This highlights the deep-rooted corruption in government offices that citizens face daily.
BENGALURU
A retired BPCL officer, K. Sivakumar, from Bengaluru, has stirred widespread outrage after narrating his harrowing experience of encountering corruption at every level following the death of his only daughter, Akshaya.
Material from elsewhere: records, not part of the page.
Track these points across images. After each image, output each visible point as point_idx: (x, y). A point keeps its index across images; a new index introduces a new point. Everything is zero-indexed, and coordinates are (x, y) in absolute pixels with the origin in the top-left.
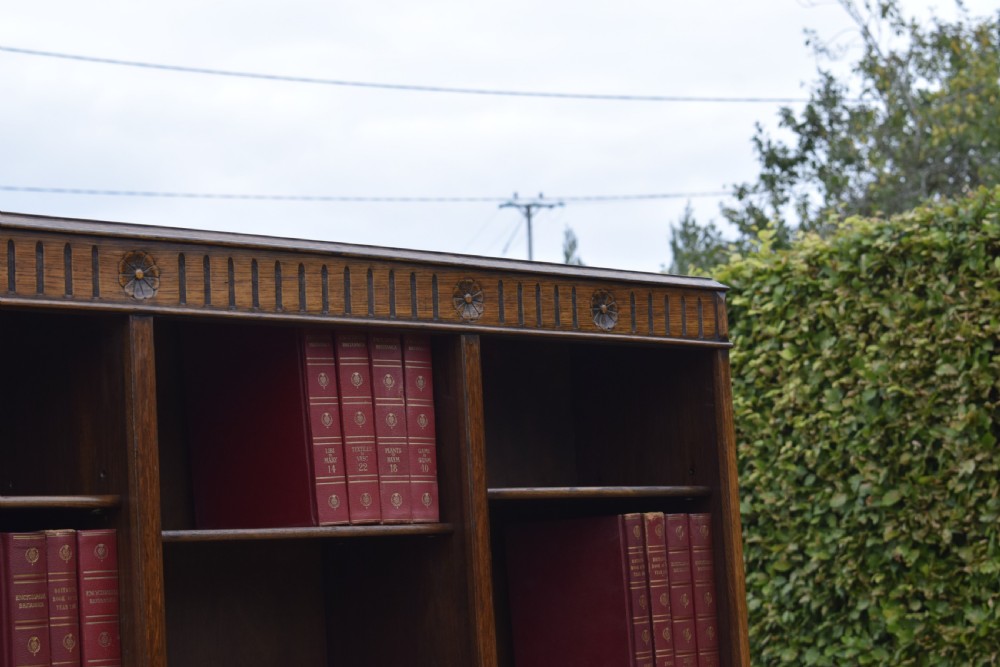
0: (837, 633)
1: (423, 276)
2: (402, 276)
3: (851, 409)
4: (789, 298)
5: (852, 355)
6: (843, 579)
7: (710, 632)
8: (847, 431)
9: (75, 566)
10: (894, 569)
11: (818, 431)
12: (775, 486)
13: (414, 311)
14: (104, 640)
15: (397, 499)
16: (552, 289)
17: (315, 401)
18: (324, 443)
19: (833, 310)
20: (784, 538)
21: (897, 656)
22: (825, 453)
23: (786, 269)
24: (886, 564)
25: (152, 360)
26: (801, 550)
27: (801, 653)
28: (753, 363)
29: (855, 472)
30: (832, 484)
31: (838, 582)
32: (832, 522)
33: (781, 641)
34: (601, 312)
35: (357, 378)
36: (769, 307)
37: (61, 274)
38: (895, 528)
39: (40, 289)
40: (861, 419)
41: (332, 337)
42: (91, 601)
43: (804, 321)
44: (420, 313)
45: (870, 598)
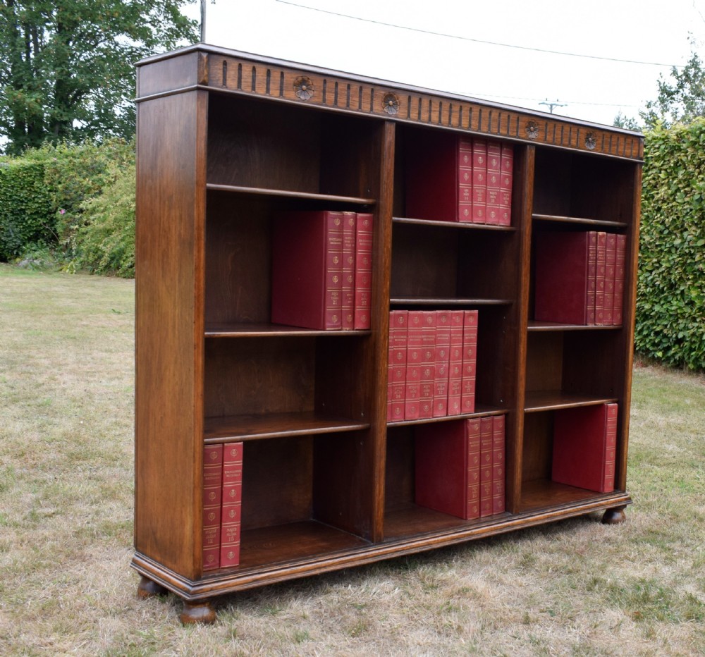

In a now-deleted LinkedIn post, Sivakumar, a former Chief Financial Officer at BPCL, said his 34-year-old daughter, a Goldman Sachs employee and IIM Ahmedabad alumna, died of a brain hemorrhage on September 18, 2025.
Sivakumar recounted that he was forced to pay bribes to ambulance staff, police officials, crematorium workers, and BBMP personnel just to complete basic post-death formalities. “Recently my only child passed away at 34. The amount of open bribe being asked… ambulance, police for FIR and post-mortem, crematorium for receipts, BBMP for death certificate,” he wrote.
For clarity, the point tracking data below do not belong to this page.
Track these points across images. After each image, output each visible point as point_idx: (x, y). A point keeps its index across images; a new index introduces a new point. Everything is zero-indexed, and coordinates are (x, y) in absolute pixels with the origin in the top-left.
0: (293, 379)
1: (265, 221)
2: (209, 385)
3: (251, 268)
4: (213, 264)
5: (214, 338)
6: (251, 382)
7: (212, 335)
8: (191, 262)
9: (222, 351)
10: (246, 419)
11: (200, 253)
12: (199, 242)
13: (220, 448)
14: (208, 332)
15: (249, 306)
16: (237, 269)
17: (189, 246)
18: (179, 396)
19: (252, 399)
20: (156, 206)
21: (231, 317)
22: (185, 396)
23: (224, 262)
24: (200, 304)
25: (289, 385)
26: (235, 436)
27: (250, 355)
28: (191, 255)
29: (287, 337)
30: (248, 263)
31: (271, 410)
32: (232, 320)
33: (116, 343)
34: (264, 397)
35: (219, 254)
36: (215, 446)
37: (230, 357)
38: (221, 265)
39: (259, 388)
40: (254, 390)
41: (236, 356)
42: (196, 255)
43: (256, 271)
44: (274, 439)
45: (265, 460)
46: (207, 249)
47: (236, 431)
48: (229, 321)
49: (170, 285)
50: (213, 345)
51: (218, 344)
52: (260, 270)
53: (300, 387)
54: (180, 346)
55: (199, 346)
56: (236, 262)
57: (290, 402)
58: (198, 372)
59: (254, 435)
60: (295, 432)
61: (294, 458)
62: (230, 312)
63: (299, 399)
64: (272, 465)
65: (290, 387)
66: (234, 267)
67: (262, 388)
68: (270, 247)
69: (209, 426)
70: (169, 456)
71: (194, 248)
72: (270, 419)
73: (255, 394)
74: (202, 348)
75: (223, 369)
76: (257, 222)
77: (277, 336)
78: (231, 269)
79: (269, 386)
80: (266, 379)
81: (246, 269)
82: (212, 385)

He alleged that the police demanded money for registering the FIR and providing the post-mortem report, showing no empathy toward his loss. “I had money, so I paid. What will the poor do?” he lamented. The ambulance driver allegedly charged ₹3,000 to transport his daughter’s body, while BBMP officials delayed issuing the death certificate until an additional payment was made, citing a “caste survey.”
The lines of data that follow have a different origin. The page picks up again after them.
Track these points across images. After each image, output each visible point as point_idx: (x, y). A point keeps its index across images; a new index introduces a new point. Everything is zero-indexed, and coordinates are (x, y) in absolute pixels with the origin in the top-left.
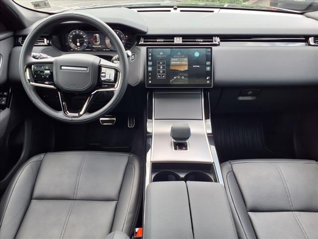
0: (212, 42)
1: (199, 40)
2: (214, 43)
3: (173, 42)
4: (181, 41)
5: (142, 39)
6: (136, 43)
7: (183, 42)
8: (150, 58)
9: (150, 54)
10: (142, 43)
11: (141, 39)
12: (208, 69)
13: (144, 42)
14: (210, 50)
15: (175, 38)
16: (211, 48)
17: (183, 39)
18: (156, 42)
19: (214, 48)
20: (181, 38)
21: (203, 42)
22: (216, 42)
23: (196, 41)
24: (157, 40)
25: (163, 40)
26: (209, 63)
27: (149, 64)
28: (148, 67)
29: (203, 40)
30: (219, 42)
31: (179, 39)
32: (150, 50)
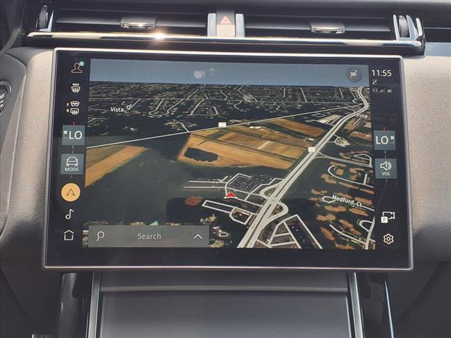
0: (391, 36)
1: (327, 28)
2: (399, 41)
3: (204, 31)
6: (16, 33)
7: (248, 32)
8: (74, 109)
9: (76, 89)
10: (47, 32)
11: (44, 15)
12: (386, 167)
13: (56, 28)
14: (387, 73)
15: (212, 17)
17: (246, 21)
18: (118, 29)
19: (408, 65)
20: (240, 17)
22: (408, 36)
23: (313, 31)
24: (122, 22)
25: (154, 23)
26: (389, 139)
27: (64, 138)
28: (62, 155)
29: (344, 28)
30: (420, 39)
31: (228, 22)
32: (77, 66)
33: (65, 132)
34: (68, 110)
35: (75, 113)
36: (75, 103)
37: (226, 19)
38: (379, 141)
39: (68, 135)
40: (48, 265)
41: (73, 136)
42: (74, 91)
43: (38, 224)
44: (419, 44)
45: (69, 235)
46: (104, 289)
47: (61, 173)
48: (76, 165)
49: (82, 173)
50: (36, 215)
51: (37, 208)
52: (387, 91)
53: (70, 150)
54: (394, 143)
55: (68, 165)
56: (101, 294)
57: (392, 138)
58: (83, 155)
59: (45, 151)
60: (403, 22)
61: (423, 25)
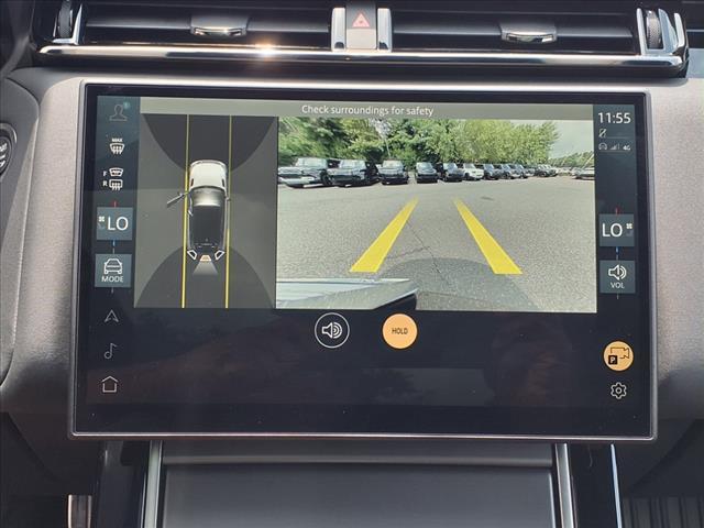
0: (631, 46)
1: (526, 33)
2: (645, 56)
3: (325, 41)
4: (387, 39)
5: (71, 19)
6: (23, 43)
7: (399, 42)
8: (115, 180)
9: (117, 147)
10: (71, 46)
11: (65, 14)
13: (86, 38)
14: (625, 117)
15: (338, 13)
16: (639, 101)
17: (396, 20)
20: (383, 12)
21: (561, 46)
22: (660, 46)
23: (504, 38)
24: (193, 25)
25: (244, 26)
26: (624, 227)
27: (99, 227)
28: (97, 255)
29: (554, 32)
30: (680, 52)
31: (366, 24)
32: (119, 109)
33: (101, 219)
34: (105, 183)
35: (116, 186)
36: (117, 171)
37: (361, 19)
38: (608, 232)
39: (105, 223)
40: (78, 431)
41: (113, 225)
42: (114, 151)
43: (61, 364)
44: (678, 60)
45: (110, 385)
46: (170, 460)
47: (96, 285)
48: (120, 272)
49: (129, 286)
50: (57, 350)
51: (59, 339)
52: (622, 148)
53: (108, 247)
54: (631, 234)
55: (106, 272)
56: (164, 468)
57: (629, 226)
58: (130, 256)
59: (71, 248)
60: (652, 22)
61: (686, 26)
Expressing anguish over the moral decay in public services, Sivakumar appealed to industry stalwarts like Narayana Murthy, Azim Premji, and Kiran Mazumdar-Shaw to intervene and “save this city” from corruption.
Following public outrage, Bengaluru’s Whitefield Police suspended a PSI and a constable from Bellandur Police Station, stating that the department “will not tolerate such indecent or inappropriate behaviour.”
Sivakumar’s account has since become a rallying cry for citizens demanding transparency, accountability, and reform in civic and police departments.